» **Problem to work on**: Write the next part of the passage on integer and linear programming heuristics for A* alignment search, picking up after its last sentence.

Since \(\gamma \) is a firing sequence, we know that \(\vec {m} + \mathbf {C} \vec {\gamma } = \vec {m_f}\) (marking equation). Furthermore, for all \(t\in T\) \(\vec {\gamma }(t) = \#_{0 \le i < |\gamma |} \theta (i) = t \in \mathbb {N} \) and \(\vec {c}^\intercal \cdot \vec {\gamma } = c(\gamma )\). Assume \(\vec {x}\) minimizes the ILP shown in Definition 5 for marking m. It is trivial that either \(\vec {c}^\intercal \cdot \vec {x} \le \vec {c}^\intercal \cdot \vec {\gamma }\), otherwise \(\vec {x}\) is not minimizing. Hence \(h^{ILP}(m) \le c(\gamma )\).

The estimation function \(h^{ILP}\) can be used to underestimate the remaining cost of reaching the final marking in the synchronous product from any marking reached and is therefore suitable to be used as a heuristic in \(A^\star \). Unfortunately, solving the integer linear program for every marking in the model is a complex task. It is well-known that solving integer linear programs is exponential in the rank of the matrix, i.e. in the number of transitions and places in the synchronous product.

Therefore, we relax the constraints a bit and to use a non-integer linear program to underestimate the remaining cost, i.e. we replace the last line of Definition 5 by \(\forall _{t \in T} \vec {x}(t) \in \mathbb {R}_{\ge 0} \) to obtain \(h^{LP}:\mathcal {B} (P) \rightarrow \mathbb {R}_{\ge 0} \).

Since any integer solution is also a real valued solution, for any marking m holds that \(h^{LP}(m) \le h^{ILP}(m)\) . Therefore, \(h^{LP}\) also provided an underestimate, but the computational complexity is polynomial in the rank of the matrix.

In practice, as \(h^{LP}\) provides a worse underestimate than \(h^{ILP}\), more markings need to be expanded when computing alignments, i.e. with a worse underestimation function, \(A^\star \) investigates a larger part of the search space. However, due to the fact that most LP solvers use Simplex as a solving technique, it is unlikely that the actual solutions returned are non-integer for real-life examples.

An important property of both functions is the fact that the vectors \(\vec {x}\) that provide the minimum can be used to derive a solution in the next marking of the search space.

» **Records supplied**:
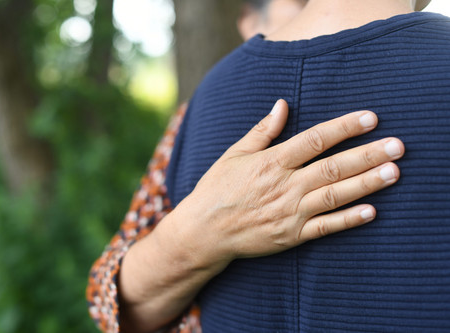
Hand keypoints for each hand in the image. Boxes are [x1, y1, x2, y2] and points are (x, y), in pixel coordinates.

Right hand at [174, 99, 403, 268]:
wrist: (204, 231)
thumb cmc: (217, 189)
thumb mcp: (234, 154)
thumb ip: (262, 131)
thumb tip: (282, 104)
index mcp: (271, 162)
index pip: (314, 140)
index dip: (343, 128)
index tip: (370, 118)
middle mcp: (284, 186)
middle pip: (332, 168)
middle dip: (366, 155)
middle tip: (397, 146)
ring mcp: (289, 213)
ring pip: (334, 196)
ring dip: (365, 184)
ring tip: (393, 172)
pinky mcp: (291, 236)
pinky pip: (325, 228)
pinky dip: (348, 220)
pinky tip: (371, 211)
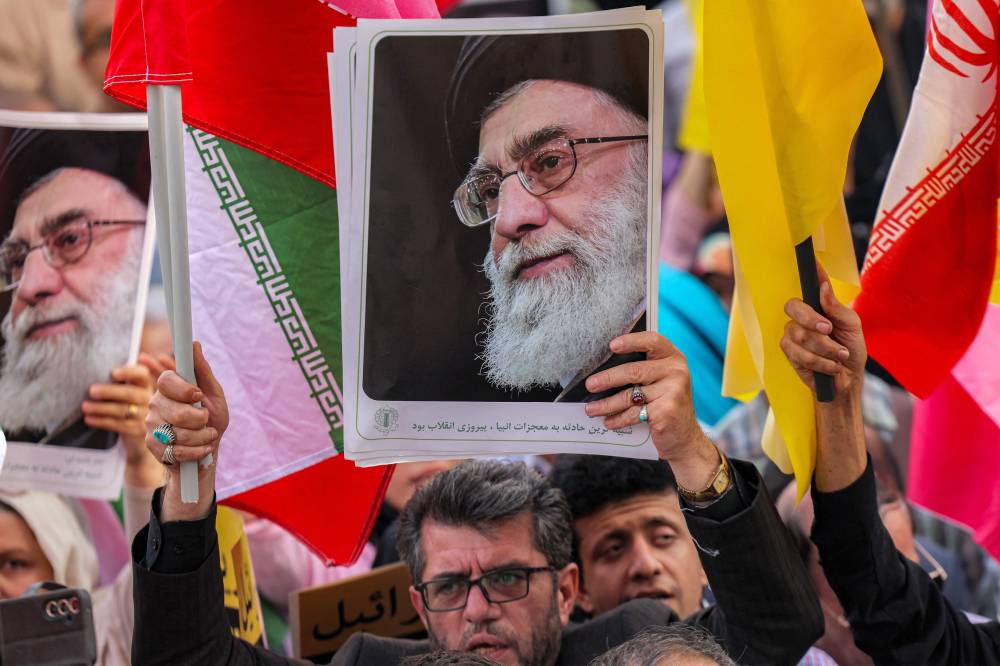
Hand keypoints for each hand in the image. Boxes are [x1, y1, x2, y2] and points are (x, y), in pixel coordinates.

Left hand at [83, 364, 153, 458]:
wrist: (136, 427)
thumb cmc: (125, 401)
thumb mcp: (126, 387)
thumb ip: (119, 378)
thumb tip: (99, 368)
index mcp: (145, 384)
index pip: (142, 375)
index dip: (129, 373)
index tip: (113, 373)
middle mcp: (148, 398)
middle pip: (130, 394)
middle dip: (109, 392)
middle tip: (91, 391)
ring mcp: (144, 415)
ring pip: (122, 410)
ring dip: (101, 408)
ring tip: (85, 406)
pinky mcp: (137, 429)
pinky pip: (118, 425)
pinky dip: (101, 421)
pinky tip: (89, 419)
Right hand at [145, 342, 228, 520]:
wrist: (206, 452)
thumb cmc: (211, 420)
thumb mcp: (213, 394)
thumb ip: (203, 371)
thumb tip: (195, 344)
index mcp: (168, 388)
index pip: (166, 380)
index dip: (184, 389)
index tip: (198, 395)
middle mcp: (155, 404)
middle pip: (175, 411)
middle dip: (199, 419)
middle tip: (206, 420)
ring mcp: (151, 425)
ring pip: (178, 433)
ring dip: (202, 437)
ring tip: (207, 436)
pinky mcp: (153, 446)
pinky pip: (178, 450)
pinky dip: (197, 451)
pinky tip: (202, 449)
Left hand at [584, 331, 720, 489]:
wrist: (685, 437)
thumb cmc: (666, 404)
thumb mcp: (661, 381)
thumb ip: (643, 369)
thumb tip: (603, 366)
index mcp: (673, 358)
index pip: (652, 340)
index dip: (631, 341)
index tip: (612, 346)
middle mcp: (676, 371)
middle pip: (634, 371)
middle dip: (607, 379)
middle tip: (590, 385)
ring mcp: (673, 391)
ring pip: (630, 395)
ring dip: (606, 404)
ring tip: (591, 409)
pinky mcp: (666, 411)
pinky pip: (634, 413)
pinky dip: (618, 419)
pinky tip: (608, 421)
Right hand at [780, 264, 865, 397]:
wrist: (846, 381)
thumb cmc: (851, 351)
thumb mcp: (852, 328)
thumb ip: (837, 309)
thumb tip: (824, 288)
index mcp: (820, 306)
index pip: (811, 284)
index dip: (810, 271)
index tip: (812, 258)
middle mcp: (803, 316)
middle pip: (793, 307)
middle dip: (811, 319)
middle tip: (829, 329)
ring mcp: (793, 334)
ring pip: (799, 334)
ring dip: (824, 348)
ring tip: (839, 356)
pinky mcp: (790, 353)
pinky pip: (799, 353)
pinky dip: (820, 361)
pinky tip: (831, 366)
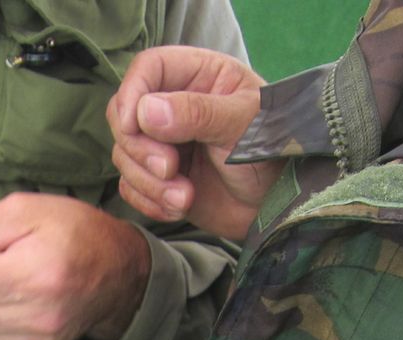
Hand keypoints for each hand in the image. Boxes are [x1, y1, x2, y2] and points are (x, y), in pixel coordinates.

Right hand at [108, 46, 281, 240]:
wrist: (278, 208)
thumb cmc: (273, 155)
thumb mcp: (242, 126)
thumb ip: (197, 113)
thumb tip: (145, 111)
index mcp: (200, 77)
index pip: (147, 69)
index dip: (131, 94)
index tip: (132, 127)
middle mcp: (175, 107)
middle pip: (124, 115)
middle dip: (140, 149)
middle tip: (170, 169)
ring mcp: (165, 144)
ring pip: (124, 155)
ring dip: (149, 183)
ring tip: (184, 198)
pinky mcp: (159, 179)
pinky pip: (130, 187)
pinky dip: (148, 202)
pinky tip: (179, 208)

» **Exercise output**:
Theorem 2

(Minimizing solutions can be reused). Let \(PN = ((P,T,F,\lambda ), m_i, m_f)\) be a process model with incidence matrix \(\mathbf {C} \) and let \(c:T \rightarrow \mathbb {R}_{\ge 0} \) be a cost function. Let \(m,m' \in \mathcal {B} (P)\) be two markings and \(\vec {x}\) a vector minimizing the linear program of Definition 5. Furthermore, let \(t \in T\) be such that \(m[t\rangle m'\) with \(\vec {x} \ge 1\). We show that \(h^{ILP}(m') = h^{ILP}(m) - c(t)\) with solution vector \(\vec {x'} = \vec {x} - \vec {1}_t\) (where \(\vec {1}_t\) is a vector with 0 on all rows except the row corresponding to t, which has value 1).

Proof

We prove by contradiction. Let \(\vec {y}\) be a vector satisfying the constraints of Definition 5 such that \(h^{ILP}(m') = \vec {c}^\intercal \cdot \vec {y} < h^{ILP}(m) - c(t)\), i.e. \(\vec {y}\) provides a better solution than \(\vec {x'}\).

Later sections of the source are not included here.